To paraphrase CBS Sports broadcaster Jim Nantz: A Leo High School graduation is a ceremony unlike any other. And the Mother’s Day send-off for the Class of 2019 was no exception.
A gray sky and gloomy, threatening weather were no match for the excitement that pervaded the stately old church of St. Margaret of Scotland as the graduates filed in on Sunday, May 12. They were resplendent in their white dinner jackets, accompanied by the proud faculty, staff and administrators who have been their guides on the journey they have taken the last four years.
St. Margaret’s Pastoral Associate Pete Doyle, a much loved former principal, teacher and coach at Leo, began the proceedings with a prayer, asking God to bless the young Leo Men as they transition from one phase of their lives into the next.
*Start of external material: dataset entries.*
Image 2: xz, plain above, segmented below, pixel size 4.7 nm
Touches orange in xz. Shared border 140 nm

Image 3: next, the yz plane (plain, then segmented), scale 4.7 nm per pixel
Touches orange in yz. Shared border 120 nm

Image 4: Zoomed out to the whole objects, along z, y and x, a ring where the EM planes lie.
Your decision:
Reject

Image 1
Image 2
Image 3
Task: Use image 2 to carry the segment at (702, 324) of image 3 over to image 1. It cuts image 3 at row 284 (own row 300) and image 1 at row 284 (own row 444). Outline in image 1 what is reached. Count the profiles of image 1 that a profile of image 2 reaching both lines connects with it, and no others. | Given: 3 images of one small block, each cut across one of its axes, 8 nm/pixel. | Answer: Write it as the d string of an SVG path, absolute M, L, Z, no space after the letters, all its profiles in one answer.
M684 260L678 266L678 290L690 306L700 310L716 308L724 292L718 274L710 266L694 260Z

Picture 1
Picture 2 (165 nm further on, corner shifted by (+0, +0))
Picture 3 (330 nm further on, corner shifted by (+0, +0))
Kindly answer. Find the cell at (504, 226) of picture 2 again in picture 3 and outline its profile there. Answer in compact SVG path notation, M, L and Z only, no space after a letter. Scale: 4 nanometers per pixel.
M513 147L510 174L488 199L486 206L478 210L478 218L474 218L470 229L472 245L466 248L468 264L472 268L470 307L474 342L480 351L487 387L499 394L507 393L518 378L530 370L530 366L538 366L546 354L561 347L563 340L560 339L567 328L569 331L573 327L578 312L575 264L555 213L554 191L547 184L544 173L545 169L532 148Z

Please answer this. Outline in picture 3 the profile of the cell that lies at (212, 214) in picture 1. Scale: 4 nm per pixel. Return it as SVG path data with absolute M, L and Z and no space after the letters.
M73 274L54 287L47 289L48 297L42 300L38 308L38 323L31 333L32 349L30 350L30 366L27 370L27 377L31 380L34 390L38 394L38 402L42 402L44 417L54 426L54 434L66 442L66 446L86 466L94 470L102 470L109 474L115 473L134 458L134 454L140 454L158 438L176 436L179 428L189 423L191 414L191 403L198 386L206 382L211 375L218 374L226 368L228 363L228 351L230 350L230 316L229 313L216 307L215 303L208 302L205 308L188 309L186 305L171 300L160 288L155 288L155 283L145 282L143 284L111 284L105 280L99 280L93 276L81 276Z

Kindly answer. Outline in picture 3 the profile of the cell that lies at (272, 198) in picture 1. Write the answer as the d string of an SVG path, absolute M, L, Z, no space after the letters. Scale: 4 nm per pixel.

Dr. Lloyd Walton, a former Marquette University basketball star, used his commencement address to remind the grads that resilience and determination are the paths around any obstacle they might encounter in life, save for those they needlessly place before themselves. Walton cited his own example, explaining that he’d been an indifferent, reluctant student until he realized that education was the key to success in life after basketball. Stirred by that realization, he went on to earn a doctorate in Organizational Leadership and a job as a career counselor for the NBA Players Association.
Walton also coyly mentioned dropping “a career-high 43 on Leo” as a standout point guard at Mount Carmel in the early 1970’s.
Fred Cleveland, Leo’s answer to Walton as a two-time All-State point guard, recalled warm memories of times shared with his classmates in his Salutatorian’s address. Elijah Lamptey was equally compelling as the Valedictorian, echoing both Doyle and Walton in describing the transition from one phase of life to the next and emphasizing the importance of avoiding self-imposed obstacles.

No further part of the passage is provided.